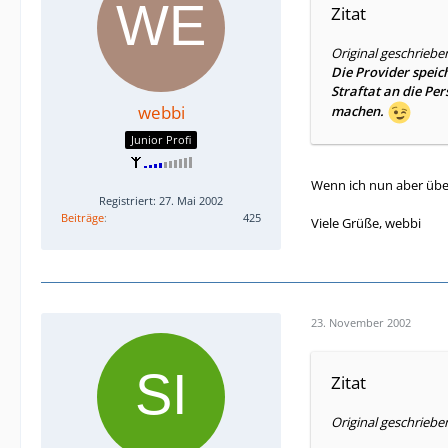
Zitat
Original geschriebe
Die Provider speich
Straftat an die Pe
webbi
machen.
Junior Profi
Wenn ich nun aber über
Registriert: 27. Mai 2002
Beiträge
425
Viele Grüße, webbi
23. November 2002
Zitat
Original geschrieb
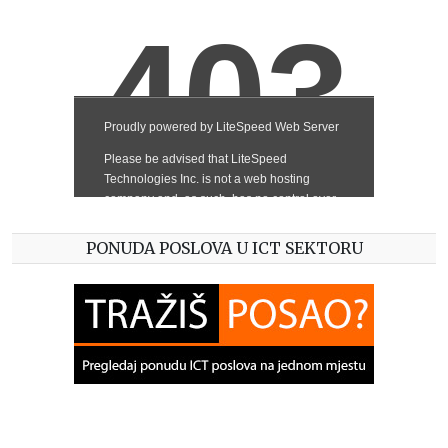
PONUDA POSLOVA U ICT SEKTORU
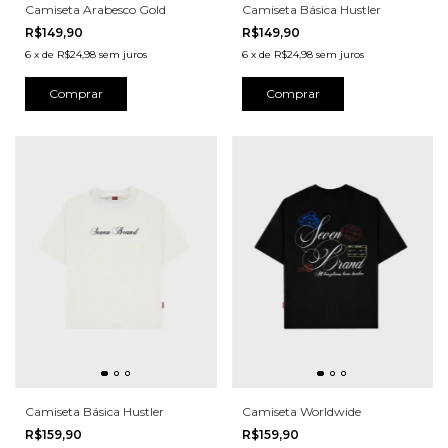
Camiseta Arabesco Gold
Camiseta Básica Hustler
R$149,90
R$149,90
6
x
de
R$24,98
sem juros
6
x
de
R$24,98
sem juros
Comprar
Comprar
Camiseta Básica Hustler
Camiseta Worldwide
R$159,90
R$159,90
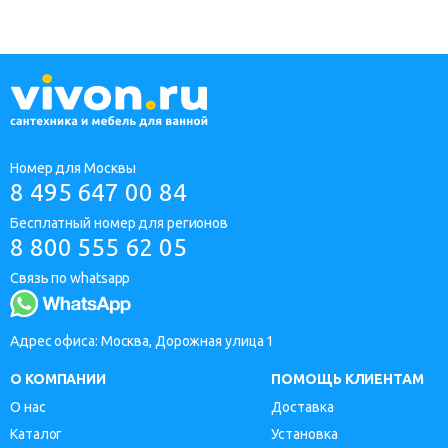
Номер для Москвы
8 495 647 00 84
Бесплатный номер для регионов
8 800 555 62 05
Связь по whatsapp
Адрес офиса: Москва, Дорожная улица 1
О КОМПАНИИ
ПОМОЩЬ КЛИЕНТАМ
О нас
Доставка
Каталог
Установка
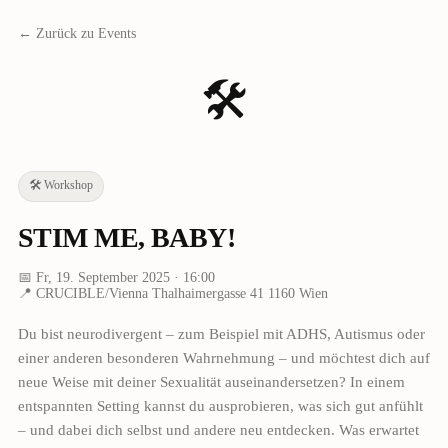
← Zurück zu Events
🛠️
🛠️
Workshop
STIM ME, BABY!
📅
Fr, 19. September 2025
· 16:00
📍
CRUCIBLE/Vienna Thalhaimergasse 41 1160 Wien
Du bist neurodivergent – zum Beispiel mit ADHS, Autismus oder
einer anderen besonderen Wahrnehmung – und möchtest dich auf
neue Weise mit deiner Sexualität auseinandersetzen? In einem
entspannten Setting kannst du ausprobieren, was sich gut anfühlt
– und dabei dich selbst und andere neu entdecken. Was erwartet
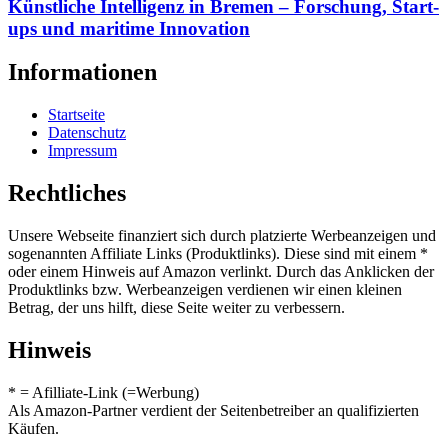
Künstliche Intelligenz in Bremen – Forschung, Start-
ups und maritime Innovation
Informationen
Startseite
Datenschutz
Impressum
Rechtliches
Unsere Webseite finanziert sich durch platzierte Werbeanzeigen und
sogenannten Affiliate Links (Produktlinks). Diese sind mit einem *
oder einem Hinweis auf Amazon verlinkt. Durch das Anklicken der
Produktlinks bzw. Werbeanzeigen verdienen wir einen kleinen
Betrag, der uns hilft, diese Seite weiter zu verbessern.
Hinweis
* = Afilliate-Link (=Werbung)
Als Amazon-Partner verdient der Seitenbetreiber an qualifizierten
Käufen.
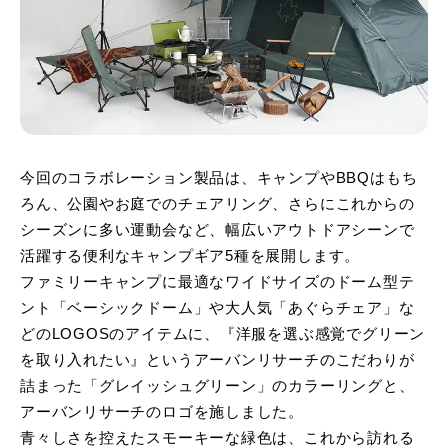
今回のコラボレーション製品は、キャンプやBBQはもち
ろん、公園やお庭でのチェアリング、さらにこれからの
シーズンに多い運動会など、幅広いアウトドアシーンで
活躍する便利なキャンプギア5種を展開します。
ファミリーキャンプに最適なワイドサイズのドーム型テ
ント「ベーシックドーム」や大人気「あぐらチェア」な
どのLOGOSのアイテムに、『洋服を選ぶ感覚でグリーン
を取り入れたい』というアーバンリサーチのこだわりが
詰まった「グレイッシュグリーン」のカラーリングと、
アーバンリサーチのロゴを施しました。
青々しさを控えたスモーキーな緑色は、これから訪れる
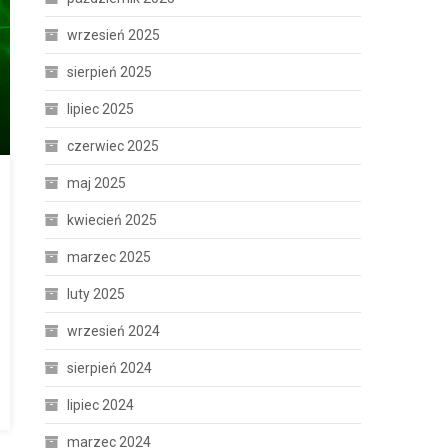
wrzesień 2025
sierpień 2025
lipiec 2025
czerwiec 2025
maj 2025
kwiecień 2025
marzec 2025
luty 2025
wrzesień 2024
sierpień 2024
lipiec 2024
marzec 2024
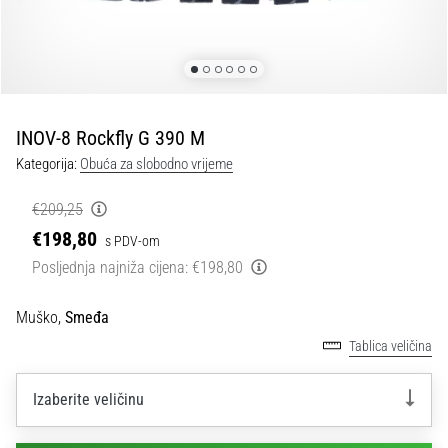
tisak
i
obradu
sportske
opreme
INOV-8 Rockfly G 390 M
1. 7. 2025
Kategorija:
Obuća za slobodno vrijeme
•
1 min. čitanja
€209,25
Play
€198,80
s PDV-om
for
Posljednja najniža cijena:
€198,80
More
Victories
Muško,
Smeđa
Pripremi
Tablica veličina
se
za
ženski
Izaberite veličinu
EURO
2025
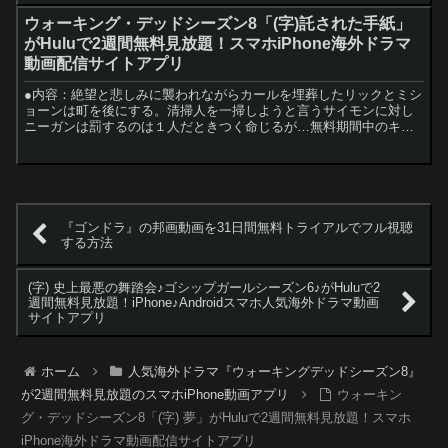
ウォーキング・デッドシーズン8「(字)託された手紙」
がHuluで2週間無料見放題！スマホiPhone海外ドラマ
動画配信サイトアプリ
●内容：絶望と悲しみに襲われながらカールを埋葬したリックとミシ
ョーンは町を後にする。清掃人を一掃しようと言うサイモンに対し
ニーガンは罰するのは１人だときつく命じるが…無料期間中のキャ
ンセル(解約)もOK!DVDレンタルと違い返却も課金・延滞...
『ゴンドラ』の邦画動画を31日間無料トライアルでフル視聴
する方法
(字) 史上最悪の舞踏会♪ゴシップガールシーズン6♪がHuluで2
週間無料見放題！iPhone♪Androidスマホ人気海外ドラマ動画
サイトアプリ
ホーム
人気海外ドラマ『ウォーキングデッドシーズン8』
が2週間無料見放題のスマホiPhone動画アプリ
ウォーキン
グ・デッドシーズン8「(字) 夢」がHuluで2週間無料見放題！スマホ
iPhone海外ドラマ動画配信サイトアプリ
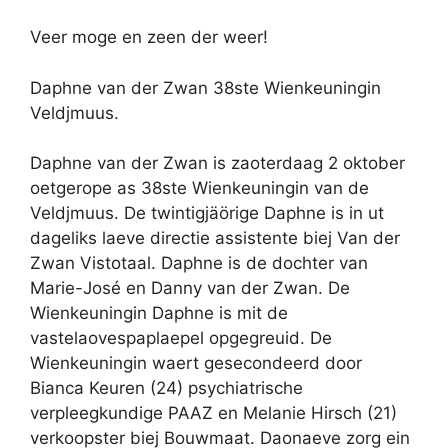
Veer moge en zeen der weer!
Daphne van der Zwan 38ste Wienkeuningin
Veldjmuus.
Daphne van der Zwan is zaoterdaag 2 oktober
oetgerope as 38ste Wienkeuningin van de
Veldjmuus. De twintigjäörige Daphne is in ut
dageliks laeve directie assistente biej Van der
Zwan Vistotaal. Daphne is de dochter van
Marie-José en Danny van der Zwan. De
Wienkeuningin Daphne is mit de
vastelaovespaplaepel opgegreuid. De
Wienkeuningin waert gesecondeerd door
Bianca Keuren (24) psychiatrische
verpleegkundige PAAZ en Melanie Hirsch (21)
verkoopster biej Bouwmaat. Daonaeve zorg ein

----

Required work: Give back the material above exactly as it appears, minus the pictures.

Expected output:
Zitat
Original geschriebe
Die Provider speich
Straftat an die Pe
webbi
machen.
Junior Profi
Wenn ich nun aber über
Registriert: 27. Mai 2002
Beiträge
425
Viele Grüße, webbi
23. November 2002
Zitat
Original geschrieb
PONUDA POSLOVA U ICT SEKTORU
Camiseta Arabesco Gold
Camiseta Básica Hustler
R$149,90
R$149,90
6
x
de
R$24,98
sem juros
6
x
de
R$24,98
sem juros
Comprar
Comprar
Camiseta Básica Hustler
Camiseta Worldwide
R$159,90
R$159,90
Номер для Москвы
8 495 647 00 84
Бесплатный номер для регионов
8 800 555 62 05
Связь по whatsapp
Адрес офиса: Москва, Дорожная улица 1
О КОМПАНИИ
ПОМОЩЬ КЛИЕНТАМ
О нас
Доставка
Каталог
Установка
← Zurück zu Events
🛠️
🛠️
Workshop
STIM ME, BABY!
📅
Fr, 19. September 2025
· 16:00
📍
CRUCIBLE/Vienna Thalhaimergasse 41 1160 Wien
Du bist neurodivergent – zum Beispiel mit ADHS, Autismus oder
einer anderen besonderen Wahrnehmung – und möchtest dich auf
neue Weise mit deiner Sexualität auseinandersetzen? In einem
entspannten Setting kannst du ausprobieren, was sich gut anfühlt
– und dabei dich selbst und andere neu entdecken. Was erwartet
Künstliche Intelligenz in Bremen – Forschung, Start-
ups und maritime Innovation
Informationen
Startseite
Datenschutz
Impressum
Rechtliches
Unsere Webseite finanziert sich durch platzierte Werbeanzeigen und
sogenannten Affiliate Links (Produktlinks). Diese sind mit einem *
oder einem Hinweis auf Amazon verlinkt. Durch das Anklicken der
Produktlinks bzw. Werbeanzeigen verdienen wir einen kleinen
Betrag, der uns hilft, diese Seite weiter zu verbessern.
Hinweis
* = Afilliate-Link (=Werbung)
Als Amazon-Partner verdient der Seitenbetreiber an qualifizierten
Käufen.
今回のコラボレーション製品は、キャンプやBBQはもち
ろん、公園やお庭でのチェアリング、さらにこれからの
シーズンに多い運動会など、幅広いアウトドアシーンで
活躍する便利なキャンプギア5種を展開します。
ファミリーキャンプに最適なワイドサイズのドーム型テ
ント「ベーシックドーム」や大人気「あぐらチェア」な
どのLOGOSのアイテムに、『洋服を選ぶ感覚でグリーン
を取り入れたい』というアーバンリサーチのこだわりが
詰まった「グレイッシュグリーン」のカラーリングと、
アーバンリサーチのロゴを施しました。
青々しさを控えたスモーキーな緑色は、これから訪れる
wrzesień 2025
sierpień 2025
lipiec 2025
czerwiec 2025
maj 2025
kwiecień 2025
marzec 2025
luty 2025
wrzesień 2024
sierpień 2024
lipiec 2024
marzec 2024
tisak
i
obradu
sportske
opreme
INOV-8 Rockfly G 390 M
1. 7. 2025
Kategorija:
Obuća za slobodno vrijeme
•
1 min. čitanja
€209,25
Play
€198,80
s PDV-om
for
Posljednja najniža cijena:
€198,80
More
Victories
Muško,
Smeđa
Pripremi
Tablica veličina
se
za
ženski
Izaberite veličinu
EURO
2025
ウォーキング・デッドシーズン8「(字)託された手紙」
がHuluで2週間無料見放題！スマホiPhone海外ドラマ
動画配信サイトアプリ
●内容：絶望と悲しみに襲われながらカールを埋葬したリックとミシ
ョーンは町を後にする。清掃人を一掃しようと言うサイモンに対し
ニーガンは罰するのは１人だときつく命じるが…無料期間中のキャ
ンセル(解約)もOK!DVDレンタルと違い返却も課金・延滞...
『ゴンドラ』の邦画動画を31日間無料トライアルでフル視聴
する方法
(字) 史上最悪の舞踏会♪ゴシップガールシーズン6♪がHuluで2
週間無料見放題！iPhone♪Androidスマホ人気海外ドラマ動画
サイトアプリ
ホーム
人気海外ドラマ『ウォーキングデッドシーズン8』
が2週間無料見放題のスマホiPhone動画アプリ
ウォーキン
グ・デッドシーズン8「(字) 夢」がHuluで2週間無料見放題！スマホ
iPhone海外ドラマ動画配信サイトアプリ
Veer moge en zeen der weer!
Daphne van der Zwan 38ste Wienkeuningin
Veldjmuus.
Daphne van der Zwan is zaoterdaag 2 oktober
oetgerope as 38ste Wienkeuningin van de
Veldjmuus. De twintigjäörige Daphne is in ut
dageliks laeve directie assistente biej Van der
Zwan Vistotaal. Daphne is de dochter van
Marie-José en Danny van der Zwan. De
Wienkeuningin Daphne is mit de
vastelaovespaplaepel opgegreuid. De
Wienkeuningin waert gesecondeerd door
Bianca Keuren (24) psychiatrische
verpleegkundige PAAZ en Melanie Hirsch (21)
verkoopster biej Bouwmaat. Daonaeve zorg ein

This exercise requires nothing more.